### ABOUT THIS EXERCISE
Your result should be every line of the records below that contains the word "filter".

(Data items)

*** Begin section ***

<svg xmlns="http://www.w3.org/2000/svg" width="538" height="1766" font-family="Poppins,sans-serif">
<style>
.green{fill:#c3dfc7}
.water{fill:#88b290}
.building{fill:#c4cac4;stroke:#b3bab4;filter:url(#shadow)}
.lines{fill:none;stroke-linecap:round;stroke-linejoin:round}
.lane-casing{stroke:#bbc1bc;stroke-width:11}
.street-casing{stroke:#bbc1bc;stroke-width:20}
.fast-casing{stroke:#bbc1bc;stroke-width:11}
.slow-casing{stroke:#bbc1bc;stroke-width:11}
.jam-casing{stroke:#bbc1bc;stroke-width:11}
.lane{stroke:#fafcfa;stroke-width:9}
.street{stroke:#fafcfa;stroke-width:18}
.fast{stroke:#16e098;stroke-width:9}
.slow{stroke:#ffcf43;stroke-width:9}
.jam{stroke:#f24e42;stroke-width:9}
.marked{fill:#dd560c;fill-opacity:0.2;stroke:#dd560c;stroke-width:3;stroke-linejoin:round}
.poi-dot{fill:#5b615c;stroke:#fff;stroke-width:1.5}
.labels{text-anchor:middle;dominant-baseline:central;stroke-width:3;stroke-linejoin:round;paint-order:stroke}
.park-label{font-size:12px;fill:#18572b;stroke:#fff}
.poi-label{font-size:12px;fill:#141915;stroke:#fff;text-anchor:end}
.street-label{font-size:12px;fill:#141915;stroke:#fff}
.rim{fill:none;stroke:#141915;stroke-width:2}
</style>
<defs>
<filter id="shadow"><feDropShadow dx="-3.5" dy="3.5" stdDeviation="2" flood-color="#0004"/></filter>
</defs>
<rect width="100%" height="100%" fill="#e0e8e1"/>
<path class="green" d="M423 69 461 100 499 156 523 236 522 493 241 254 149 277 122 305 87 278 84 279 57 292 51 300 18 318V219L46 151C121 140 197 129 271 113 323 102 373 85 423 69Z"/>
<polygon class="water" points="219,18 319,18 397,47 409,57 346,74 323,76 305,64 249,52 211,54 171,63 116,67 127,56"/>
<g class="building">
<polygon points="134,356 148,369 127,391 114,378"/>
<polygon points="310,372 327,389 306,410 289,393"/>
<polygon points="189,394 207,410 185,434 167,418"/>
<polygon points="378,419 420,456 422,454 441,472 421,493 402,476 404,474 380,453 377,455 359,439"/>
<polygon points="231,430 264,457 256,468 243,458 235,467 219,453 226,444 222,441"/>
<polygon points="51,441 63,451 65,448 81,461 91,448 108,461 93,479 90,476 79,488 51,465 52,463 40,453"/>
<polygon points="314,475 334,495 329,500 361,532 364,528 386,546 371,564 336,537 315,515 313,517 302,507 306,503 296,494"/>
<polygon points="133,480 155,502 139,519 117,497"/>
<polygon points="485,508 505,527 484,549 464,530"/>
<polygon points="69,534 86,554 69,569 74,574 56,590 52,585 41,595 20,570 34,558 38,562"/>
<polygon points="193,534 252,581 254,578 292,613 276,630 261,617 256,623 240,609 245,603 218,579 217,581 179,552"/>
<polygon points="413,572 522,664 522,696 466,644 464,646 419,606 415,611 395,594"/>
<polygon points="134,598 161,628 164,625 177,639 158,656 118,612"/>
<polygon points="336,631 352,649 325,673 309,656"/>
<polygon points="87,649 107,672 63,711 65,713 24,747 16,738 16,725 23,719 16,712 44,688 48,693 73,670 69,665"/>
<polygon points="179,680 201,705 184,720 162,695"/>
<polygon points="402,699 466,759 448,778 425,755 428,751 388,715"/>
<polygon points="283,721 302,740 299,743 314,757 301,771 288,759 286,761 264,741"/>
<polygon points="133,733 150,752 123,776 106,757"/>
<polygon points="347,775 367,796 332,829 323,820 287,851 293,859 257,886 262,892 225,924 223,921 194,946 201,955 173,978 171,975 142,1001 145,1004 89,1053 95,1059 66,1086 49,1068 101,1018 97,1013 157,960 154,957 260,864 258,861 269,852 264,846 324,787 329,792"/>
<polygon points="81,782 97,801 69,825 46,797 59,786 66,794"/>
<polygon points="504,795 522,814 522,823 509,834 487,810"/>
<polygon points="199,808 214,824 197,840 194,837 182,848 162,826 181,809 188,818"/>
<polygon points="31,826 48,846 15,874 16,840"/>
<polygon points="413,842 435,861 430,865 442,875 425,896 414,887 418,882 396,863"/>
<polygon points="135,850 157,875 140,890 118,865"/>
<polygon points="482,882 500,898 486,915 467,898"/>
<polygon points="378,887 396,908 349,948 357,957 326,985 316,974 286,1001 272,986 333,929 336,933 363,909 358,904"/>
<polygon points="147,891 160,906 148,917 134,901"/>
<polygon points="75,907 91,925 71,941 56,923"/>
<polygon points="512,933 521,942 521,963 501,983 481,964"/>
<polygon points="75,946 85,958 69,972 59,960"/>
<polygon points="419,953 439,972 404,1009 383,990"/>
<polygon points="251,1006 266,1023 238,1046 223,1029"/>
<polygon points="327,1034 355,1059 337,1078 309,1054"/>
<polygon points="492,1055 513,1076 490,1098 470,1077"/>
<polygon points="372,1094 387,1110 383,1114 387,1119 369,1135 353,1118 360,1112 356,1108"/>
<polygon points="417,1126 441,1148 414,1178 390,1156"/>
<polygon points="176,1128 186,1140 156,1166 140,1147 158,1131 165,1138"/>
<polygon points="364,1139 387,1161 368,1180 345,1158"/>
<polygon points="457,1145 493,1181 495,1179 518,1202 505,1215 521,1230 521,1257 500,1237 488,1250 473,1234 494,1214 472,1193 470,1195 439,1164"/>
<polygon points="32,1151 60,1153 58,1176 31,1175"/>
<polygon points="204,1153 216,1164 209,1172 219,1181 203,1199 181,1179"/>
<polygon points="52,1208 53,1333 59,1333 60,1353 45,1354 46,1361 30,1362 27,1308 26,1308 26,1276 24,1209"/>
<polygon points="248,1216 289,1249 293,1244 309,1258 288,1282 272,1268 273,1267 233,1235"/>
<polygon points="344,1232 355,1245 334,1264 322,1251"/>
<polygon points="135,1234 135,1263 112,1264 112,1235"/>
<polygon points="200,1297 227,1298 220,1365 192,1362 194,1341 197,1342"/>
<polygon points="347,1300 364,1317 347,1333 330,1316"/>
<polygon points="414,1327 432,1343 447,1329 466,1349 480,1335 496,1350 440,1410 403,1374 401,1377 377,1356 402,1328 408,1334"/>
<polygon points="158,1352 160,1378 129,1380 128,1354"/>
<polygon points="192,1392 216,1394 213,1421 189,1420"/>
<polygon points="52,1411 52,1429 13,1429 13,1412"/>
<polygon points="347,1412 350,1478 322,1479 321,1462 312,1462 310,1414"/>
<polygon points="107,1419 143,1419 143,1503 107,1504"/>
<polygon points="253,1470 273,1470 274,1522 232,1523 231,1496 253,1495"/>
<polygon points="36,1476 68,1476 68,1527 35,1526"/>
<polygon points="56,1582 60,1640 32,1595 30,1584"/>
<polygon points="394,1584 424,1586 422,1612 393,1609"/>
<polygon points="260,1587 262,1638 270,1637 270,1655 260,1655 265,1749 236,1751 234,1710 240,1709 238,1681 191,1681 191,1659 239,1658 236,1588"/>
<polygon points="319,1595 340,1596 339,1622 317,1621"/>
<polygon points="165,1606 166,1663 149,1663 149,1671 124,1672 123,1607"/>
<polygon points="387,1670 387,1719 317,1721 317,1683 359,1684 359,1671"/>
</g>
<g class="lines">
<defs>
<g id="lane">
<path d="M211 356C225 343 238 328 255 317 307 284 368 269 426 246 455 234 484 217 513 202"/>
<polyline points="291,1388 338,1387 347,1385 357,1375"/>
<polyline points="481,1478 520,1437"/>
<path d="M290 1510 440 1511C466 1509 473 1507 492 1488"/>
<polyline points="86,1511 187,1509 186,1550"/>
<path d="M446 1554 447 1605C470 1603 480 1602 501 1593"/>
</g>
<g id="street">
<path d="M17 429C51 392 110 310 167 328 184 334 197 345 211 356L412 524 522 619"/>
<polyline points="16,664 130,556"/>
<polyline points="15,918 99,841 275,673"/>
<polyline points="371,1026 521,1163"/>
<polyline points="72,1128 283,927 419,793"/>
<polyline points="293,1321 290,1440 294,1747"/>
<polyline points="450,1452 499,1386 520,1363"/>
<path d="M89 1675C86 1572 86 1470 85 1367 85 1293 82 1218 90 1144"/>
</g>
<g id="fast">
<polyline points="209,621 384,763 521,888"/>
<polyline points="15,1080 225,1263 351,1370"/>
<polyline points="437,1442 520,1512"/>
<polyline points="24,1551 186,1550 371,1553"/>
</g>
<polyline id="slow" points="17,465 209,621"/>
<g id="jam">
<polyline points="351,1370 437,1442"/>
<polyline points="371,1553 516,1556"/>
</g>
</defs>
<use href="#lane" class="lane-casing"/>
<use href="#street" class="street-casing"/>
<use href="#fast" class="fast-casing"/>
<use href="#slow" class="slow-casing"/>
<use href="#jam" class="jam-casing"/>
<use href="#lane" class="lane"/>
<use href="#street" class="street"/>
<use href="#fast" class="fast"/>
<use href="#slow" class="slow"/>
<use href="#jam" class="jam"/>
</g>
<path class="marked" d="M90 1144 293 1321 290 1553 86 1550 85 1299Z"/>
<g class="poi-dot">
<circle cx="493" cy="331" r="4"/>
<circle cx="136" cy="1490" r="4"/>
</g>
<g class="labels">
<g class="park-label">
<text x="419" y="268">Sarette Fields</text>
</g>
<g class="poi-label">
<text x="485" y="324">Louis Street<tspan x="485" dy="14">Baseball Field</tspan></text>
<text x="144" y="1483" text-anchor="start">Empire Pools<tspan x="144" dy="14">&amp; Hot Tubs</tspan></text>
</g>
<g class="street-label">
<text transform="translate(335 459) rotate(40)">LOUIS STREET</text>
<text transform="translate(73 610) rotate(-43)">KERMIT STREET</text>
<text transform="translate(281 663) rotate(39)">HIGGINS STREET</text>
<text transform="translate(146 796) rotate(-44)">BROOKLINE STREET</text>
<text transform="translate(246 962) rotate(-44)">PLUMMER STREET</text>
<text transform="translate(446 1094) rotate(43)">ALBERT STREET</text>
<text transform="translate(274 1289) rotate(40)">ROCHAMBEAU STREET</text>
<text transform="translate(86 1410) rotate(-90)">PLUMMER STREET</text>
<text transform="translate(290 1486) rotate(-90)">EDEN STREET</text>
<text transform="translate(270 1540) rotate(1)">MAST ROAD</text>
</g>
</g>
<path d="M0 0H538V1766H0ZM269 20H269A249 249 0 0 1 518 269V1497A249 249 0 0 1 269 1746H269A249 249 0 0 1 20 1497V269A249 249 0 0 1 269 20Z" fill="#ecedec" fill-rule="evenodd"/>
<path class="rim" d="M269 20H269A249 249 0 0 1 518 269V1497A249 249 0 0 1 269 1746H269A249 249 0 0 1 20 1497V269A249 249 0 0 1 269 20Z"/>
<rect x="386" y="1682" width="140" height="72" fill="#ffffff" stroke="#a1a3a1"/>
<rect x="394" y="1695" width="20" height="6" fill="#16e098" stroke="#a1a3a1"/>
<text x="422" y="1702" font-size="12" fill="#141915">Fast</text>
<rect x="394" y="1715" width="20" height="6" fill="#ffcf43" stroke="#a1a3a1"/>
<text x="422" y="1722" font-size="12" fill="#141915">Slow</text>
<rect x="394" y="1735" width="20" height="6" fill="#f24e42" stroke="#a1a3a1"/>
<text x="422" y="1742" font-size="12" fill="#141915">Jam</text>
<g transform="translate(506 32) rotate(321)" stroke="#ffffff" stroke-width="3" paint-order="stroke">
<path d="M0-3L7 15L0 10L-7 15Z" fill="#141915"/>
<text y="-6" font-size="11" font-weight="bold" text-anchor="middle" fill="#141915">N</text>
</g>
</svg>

*** End section ***

### REPLY
.building{fill:#c4cac4;stroke:#b3bab4;filter:url(#shadow)}
<filter id="shadow"><feDropShadow dx="-3.5" dy="3.5" stdDeviation="2" flood-color="#0004"/></filter>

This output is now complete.